Şimdi müesses nizam, girdiği her mücadeleyi kaybettiği bir siyasi liderlikle karşı karşıya olduğunu artık anlamış ve
kendisini beklemeye almış durumda. O yeniden tırnaklarını çıkarmadan onu tasfiye etmek, oligarşiden demokrasiye
geçişi tamamlamak zorundayız.
Ondan önce demokratik koalisyona zarar verecek her eylem hayati bir hata olacaktır.
Bana kim kulak verir bilmem. Yaşadığımız muazzam değişim ve dönüşümle mütenasip olmayan akıl dışı bir dizi
gerilimi yaşıyoruz şu sıralar ve revaçta olan da kılıç kalkan ekipleri.
Ve bu zamansız sağduyu kaybı, yüzyıllık demokratikleşme umudunu riske ediyor.
**
“Birlikte kazanmışlardı, birlikte kaybediyorlar” diyordu Ruşen Çakır.

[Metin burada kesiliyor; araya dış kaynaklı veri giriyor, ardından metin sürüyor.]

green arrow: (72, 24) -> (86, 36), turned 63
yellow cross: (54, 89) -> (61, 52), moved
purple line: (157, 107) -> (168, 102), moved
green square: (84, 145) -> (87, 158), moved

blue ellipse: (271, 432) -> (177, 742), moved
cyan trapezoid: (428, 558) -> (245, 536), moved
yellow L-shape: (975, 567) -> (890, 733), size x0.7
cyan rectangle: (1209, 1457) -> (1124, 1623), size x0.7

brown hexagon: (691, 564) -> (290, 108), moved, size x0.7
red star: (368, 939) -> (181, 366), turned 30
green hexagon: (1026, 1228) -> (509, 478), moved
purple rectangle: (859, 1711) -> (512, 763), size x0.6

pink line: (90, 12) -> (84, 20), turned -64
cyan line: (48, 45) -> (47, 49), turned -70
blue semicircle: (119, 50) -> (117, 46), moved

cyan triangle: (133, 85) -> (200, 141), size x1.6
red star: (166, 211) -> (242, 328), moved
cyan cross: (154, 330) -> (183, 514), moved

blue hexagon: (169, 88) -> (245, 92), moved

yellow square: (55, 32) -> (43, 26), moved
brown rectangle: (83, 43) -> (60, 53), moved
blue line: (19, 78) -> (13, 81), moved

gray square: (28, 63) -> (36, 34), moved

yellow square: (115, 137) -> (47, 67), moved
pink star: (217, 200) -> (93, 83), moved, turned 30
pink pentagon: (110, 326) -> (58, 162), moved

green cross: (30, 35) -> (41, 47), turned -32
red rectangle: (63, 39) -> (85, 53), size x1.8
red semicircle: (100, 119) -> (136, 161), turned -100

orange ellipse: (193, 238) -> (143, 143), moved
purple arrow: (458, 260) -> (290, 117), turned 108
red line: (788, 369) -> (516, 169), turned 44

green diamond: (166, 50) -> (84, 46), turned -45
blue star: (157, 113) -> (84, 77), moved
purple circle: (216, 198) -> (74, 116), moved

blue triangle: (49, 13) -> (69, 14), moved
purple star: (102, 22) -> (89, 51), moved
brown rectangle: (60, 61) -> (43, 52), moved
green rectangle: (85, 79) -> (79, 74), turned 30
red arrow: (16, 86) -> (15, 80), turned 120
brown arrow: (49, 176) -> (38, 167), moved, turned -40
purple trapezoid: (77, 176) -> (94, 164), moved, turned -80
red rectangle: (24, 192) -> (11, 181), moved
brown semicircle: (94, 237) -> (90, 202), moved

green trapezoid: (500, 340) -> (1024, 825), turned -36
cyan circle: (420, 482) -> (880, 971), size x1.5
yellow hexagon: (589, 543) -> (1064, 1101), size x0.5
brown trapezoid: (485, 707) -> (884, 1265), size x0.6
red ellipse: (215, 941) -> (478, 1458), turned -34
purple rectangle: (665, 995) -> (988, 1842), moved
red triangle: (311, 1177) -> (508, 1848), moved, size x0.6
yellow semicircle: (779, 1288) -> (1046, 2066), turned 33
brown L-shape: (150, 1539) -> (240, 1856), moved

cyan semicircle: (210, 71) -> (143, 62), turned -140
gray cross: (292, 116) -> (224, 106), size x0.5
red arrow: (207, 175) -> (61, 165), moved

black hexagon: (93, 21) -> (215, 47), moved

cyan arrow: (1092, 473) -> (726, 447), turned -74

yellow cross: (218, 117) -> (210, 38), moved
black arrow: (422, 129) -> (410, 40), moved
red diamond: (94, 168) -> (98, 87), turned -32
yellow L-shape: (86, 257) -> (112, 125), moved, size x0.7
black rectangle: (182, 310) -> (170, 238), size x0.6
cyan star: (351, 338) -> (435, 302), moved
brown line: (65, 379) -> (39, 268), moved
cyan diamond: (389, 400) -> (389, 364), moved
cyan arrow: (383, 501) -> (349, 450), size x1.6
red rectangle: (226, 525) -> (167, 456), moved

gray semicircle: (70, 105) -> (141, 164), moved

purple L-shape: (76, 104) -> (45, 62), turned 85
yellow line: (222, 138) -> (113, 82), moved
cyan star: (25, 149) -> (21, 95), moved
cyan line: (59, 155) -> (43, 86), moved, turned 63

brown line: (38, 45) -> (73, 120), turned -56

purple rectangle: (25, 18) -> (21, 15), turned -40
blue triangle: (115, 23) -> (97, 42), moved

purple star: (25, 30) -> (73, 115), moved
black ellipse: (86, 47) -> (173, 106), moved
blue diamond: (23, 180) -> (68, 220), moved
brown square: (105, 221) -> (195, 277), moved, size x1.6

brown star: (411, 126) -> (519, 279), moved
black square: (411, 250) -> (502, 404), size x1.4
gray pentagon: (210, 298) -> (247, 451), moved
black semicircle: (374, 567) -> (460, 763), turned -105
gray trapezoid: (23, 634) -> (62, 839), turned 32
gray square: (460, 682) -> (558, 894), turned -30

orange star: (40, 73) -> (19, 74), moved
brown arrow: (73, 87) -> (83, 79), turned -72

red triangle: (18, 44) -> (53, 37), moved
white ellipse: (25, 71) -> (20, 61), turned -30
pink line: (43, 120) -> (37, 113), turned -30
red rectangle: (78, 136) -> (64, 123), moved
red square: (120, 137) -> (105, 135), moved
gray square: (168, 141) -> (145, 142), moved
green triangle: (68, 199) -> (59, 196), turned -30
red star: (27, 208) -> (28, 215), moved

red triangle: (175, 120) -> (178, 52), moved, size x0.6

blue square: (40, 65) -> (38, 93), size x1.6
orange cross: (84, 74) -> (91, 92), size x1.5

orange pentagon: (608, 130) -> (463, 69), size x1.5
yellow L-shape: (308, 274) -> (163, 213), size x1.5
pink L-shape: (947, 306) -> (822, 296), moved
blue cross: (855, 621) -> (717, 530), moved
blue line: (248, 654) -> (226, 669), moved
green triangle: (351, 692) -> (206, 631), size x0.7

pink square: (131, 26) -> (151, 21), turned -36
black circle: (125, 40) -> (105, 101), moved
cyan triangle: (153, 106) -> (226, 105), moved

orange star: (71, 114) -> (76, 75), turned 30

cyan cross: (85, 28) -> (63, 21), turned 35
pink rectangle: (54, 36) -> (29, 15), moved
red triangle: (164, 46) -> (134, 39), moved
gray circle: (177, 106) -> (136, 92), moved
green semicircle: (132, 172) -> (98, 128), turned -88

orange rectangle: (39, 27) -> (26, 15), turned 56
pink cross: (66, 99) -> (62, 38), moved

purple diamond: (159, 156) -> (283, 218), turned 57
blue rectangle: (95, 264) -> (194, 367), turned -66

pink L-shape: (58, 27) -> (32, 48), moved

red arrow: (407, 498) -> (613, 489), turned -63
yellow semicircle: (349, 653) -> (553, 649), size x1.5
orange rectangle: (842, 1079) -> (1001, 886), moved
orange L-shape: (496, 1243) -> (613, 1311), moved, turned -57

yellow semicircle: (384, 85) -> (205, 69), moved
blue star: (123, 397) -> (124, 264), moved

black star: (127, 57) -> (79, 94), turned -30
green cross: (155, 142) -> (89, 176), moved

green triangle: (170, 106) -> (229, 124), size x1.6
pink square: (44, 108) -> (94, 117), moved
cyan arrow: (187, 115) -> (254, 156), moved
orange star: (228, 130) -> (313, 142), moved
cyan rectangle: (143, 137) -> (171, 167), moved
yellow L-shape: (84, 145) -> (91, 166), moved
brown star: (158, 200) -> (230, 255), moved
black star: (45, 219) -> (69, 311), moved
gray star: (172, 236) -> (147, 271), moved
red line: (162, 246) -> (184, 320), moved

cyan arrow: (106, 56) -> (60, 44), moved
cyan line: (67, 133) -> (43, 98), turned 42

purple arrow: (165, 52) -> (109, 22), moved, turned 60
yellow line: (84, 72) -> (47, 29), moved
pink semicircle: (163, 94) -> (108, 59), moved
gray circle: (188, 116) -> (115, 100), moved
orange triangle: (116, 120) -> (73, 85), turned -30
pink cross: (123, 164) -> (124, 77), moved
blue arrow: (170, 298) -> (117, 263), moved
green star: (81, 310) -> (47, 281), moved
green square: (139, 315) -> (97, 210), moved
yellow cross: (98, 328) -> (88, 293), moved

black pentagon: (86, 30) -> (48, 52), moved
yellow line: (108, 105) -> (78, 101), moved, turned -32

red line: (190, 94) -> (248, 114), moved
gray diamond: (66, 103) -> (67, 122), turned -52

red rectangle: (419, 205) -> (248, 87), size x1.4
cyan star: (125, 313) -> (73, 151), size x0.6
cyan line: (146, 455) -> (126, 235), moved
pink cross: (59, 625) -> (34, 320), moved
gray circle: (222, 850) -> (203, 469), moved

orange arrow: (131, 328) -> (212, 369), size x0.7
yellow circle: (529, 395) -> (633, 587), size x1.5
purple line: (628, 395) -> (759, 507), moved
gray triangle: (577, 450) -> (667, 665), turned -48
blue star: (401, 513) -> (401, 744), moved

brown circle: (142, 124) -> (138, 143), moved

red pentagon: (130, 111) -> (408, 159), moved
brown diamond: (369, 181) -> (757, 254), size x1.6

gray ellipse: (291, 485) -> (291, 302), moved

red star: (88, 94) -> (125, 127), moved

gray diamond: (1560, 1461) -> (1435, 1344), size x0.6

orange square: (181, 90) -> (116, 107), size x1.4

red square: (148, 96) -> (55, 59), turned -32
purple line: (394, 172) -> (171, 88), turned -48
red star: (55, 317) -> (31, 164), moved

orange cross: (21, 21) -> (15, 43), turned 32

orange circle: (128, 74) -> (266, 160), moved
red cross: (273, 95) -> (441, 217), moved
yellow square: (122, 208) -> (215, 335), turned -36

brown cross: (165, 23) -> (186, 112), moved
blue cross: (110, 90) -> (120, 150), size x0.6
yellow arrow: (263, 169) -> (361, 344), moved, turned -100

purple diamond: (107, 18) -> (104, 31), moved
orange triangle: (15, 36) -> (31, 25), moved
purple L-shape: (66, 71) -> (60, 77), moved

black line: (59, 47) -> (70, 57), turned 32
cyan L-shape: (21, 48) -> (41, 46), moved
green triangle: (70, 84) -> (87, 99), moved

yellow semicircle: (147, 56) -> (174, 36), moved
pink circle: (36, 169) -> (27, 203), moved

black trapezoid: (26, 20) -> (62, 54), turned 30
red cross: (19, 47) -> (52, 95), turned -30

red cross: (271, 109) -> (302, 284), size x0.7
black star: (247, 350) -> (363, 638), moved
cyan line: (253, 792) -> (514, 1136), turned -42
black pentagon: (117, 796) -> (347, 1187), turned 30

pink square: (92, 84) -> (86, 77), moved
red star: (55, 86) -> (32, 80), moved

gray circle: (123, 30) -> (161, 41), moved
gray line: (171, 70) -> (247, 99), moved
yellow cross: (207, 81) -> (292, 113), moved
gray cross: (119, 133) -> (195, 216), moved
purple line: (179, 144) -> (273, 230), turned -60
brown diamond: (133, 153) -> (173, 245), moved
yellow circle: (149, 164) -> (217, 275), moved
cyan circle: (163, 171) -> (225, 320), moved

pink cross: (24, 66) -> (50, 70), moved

Bu aslında bütün demokrasi güçleri veya sivil
koalisyon için geçerli.
Hükümet, yeniden kuşatıcı bir perspektif ve dille, travmatik bir toplumda siyaset yaptığını hiç unutmadan ve bu korkuları
depreştirecek tartışmalar açmadan, eski demokratik koalisyonu restore edecek biçimde, reformlara aralıksız devam
etmeli.
Mesele bundan ibaret değil elbette. Siyasetin bir “değer paylaşımı” anlamına geldiğinin, bunun da her zaman bir
gerilimi ifade ettiğinin ve yaşananların bununla ilgili bir boyutunun da olduğunun farkındayım.